- **Given task**: Please quote every one of the rows below verbatim.

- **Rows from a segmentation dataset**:
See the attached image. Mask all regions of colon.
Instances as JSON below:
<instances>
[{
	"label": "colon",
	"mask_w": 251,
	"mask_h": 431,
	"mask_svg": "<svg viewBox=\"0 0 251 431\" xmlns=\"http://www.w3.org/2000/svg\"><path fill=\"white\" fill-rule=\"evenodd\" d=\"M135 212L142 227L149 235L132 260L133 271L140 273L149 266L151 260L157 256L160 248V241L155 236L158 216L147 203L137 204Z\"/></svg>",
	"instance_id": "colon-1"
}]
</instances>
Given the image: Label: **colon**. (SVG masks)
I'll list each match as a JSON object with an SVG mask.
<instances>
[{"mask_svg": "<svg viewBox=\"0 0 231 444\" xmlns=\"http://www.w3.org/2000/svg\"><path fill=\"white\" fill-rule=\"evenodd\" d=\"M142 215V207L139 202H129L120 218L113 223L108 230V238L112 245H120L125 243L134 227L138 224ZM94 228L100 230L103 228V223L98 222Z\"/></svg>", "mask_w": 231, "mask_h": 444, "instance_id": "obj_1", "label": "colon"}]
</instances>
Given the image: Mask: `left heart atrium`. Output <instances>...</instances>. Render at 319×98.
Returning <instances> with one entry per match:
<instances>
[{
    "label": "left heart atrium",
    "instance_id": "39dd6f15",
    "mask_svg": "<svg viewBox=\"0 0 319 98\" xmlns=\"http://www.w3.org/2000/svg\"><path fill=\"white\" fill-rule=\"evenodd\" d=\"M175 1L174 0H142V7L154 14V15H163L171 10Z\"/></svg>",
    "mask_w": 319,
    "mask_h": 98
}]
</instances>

- **Completed task**:
See the attached image. Mask all regions of colon.
Instances as JSON below:
<instances>
[{
	"label": "colon",
	"mask_w": 251,
	"mask_h": 431,
	"mask_svg": "<svg viewBox=\"0 0 251 431\" xmlns=\"http://www.w3.org/2000/svg\"><path fill=\"white\" fill-rule=\"evenodd\" d=\"M135 212L142 227L149 235L132 260L133 271L140 273L149 266L151 260L157 256L160 248V241L155 236L158 216L147 203L137 204Z\"/></svg>",
	"instance_id": "colon-1"
}]
</instances>
Given the image: Label: **colon**. (SVG masks)
I'll list each match as a JSON object with an SVG mask.
<instances>
[{"mask_svg": "<svg viewBox=\"0 0 231 444\" xmlns=\"http://www.w3.org/2000/svg\"><path fill=\"white\" fill-rule=\"evenodd\" d=\"M142 215V207L139 202H129L120 218L113 223L108 230V238L112 245H120L125 243L134 227L138 224ZM94 228L100 230L103 228V223L98 222Z\"/></svg>", "mask_w": 231, "mask_h": 444, "instance_id": "obj_1", "label": "colon"}]
</instances>
Given the image: Mask: `left heart atrium`. Output <instances>...</instances>. Render at 319×98.
Returning <instances> with one entry per match:
<instances>
[{
    "label": "left heart atrium",
    "instance_id": "39dd6f15",
    "mask_svg": "<svg viewBox=\"0 0 319 98\" xmlns=\"http://www.w3.org/2000/svg\"><path fill=\"white\" fill-rule=\"evenodd\" d=\"M175 1L174 0H142V7L154 14V15H163L171 10Z\"/></svg>",
    "mask_w": 319,
    "mask_h": 98
}]
</instances>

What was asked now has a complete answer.